Available data:
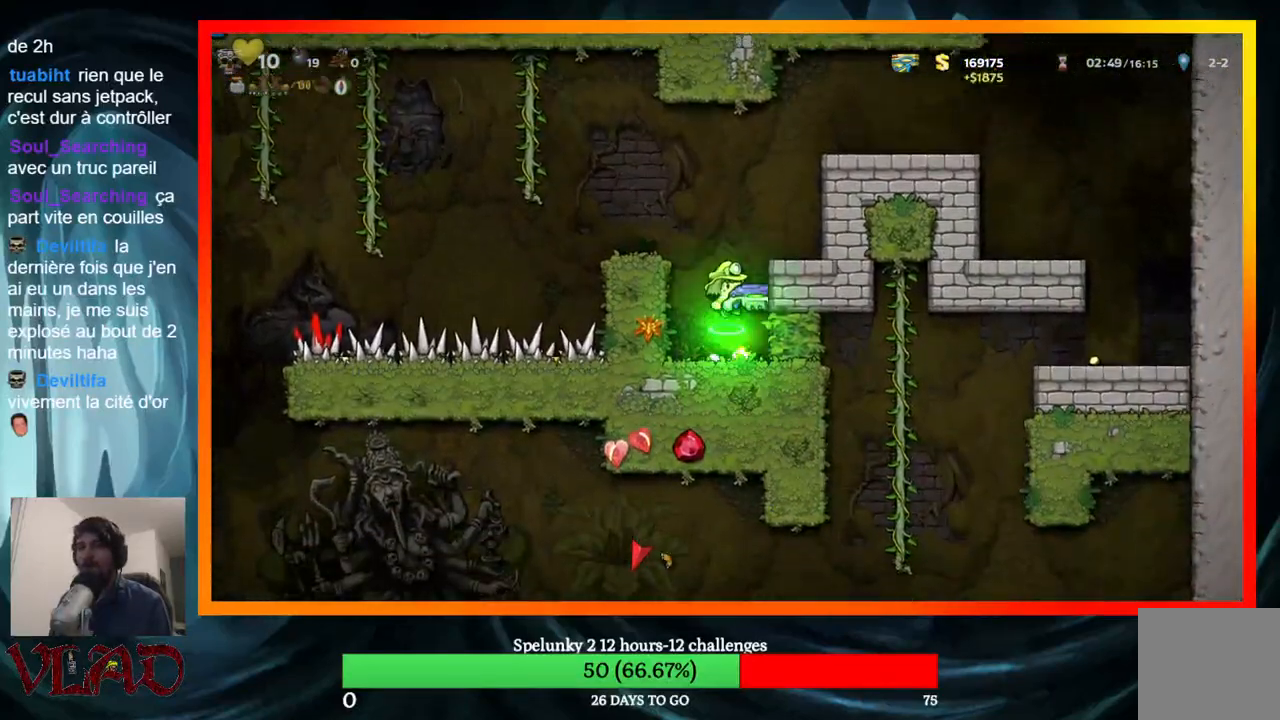
{"buttons": [], "events": [[67, "DPAD_RIGHT", "down"], [183, "A", "up"], [350, "DPAD_RIGHT", "up"]]}
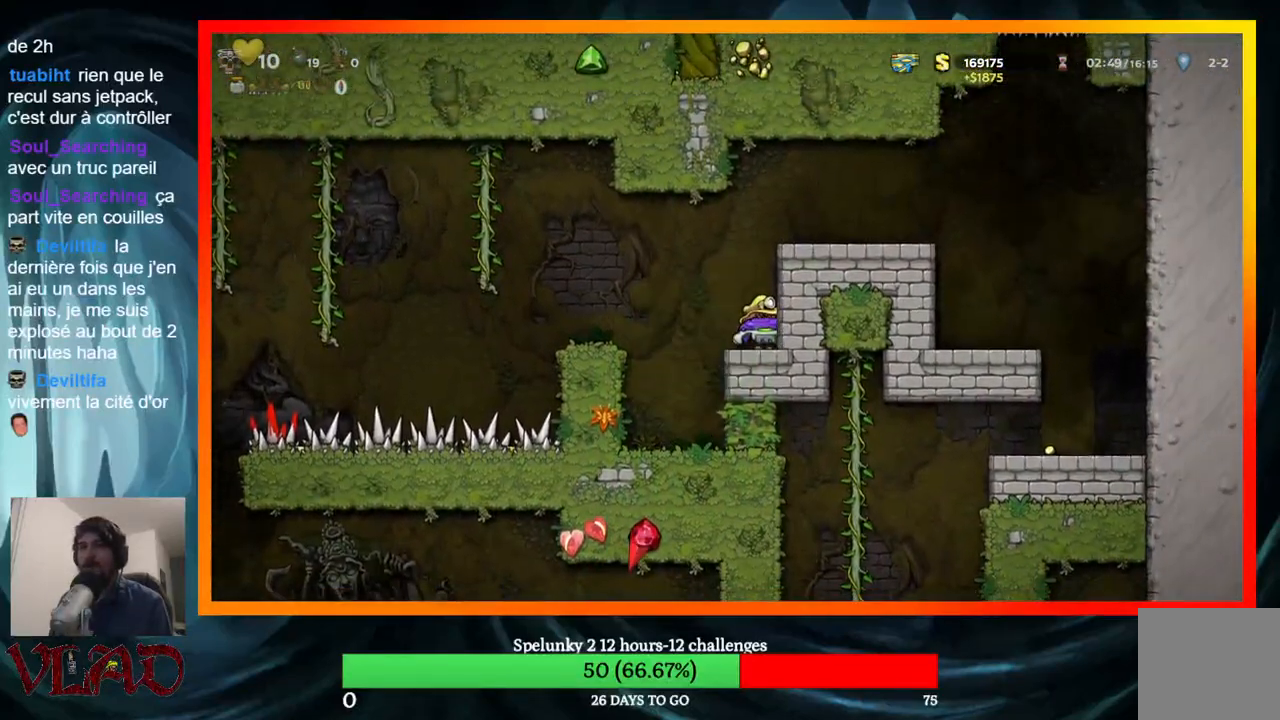
{"buttons": ["DPAD_RIGHT"], "events": [[33, "A", "down"], [50, "DPAD_RIGHT", "down"], [333, "A", "up"]]}
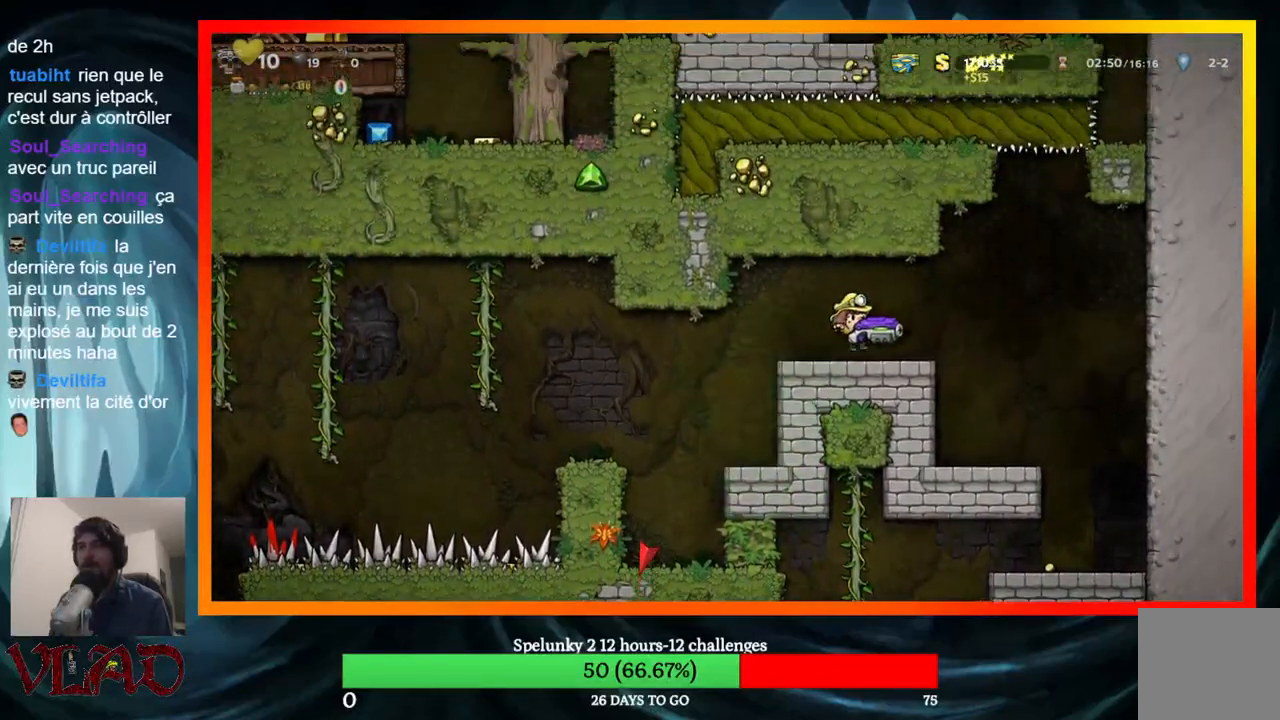
{"buttons": [], "events": [[283, "DPAD_RIGHT", "up"], [317, "DPAD_LEFT", "down"], [483, "DPAD_LEFT", "up"]]}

Exercise aim:
Give the listing again in full, exactly as it is, but without its images.

Exercise response:
{"buttons": [], "events": [[67, "DPAD_RIGHT", "down"], [183, "A", "up"], [350, "DPAD_RIGHT", "up"]]}
{"buttons": ["DPAD_RIGHT"], "events": [[33, "A", "down"], [50, "DPAD_RIGHT", "down"], [333, "A", "up"]]}
{"buttons": [], "events": [[283, "DPAD_RIGHT", "up"], [317, "DPAD_LEFT", "down"], [483, "DPAD_LEFT", "up"]]}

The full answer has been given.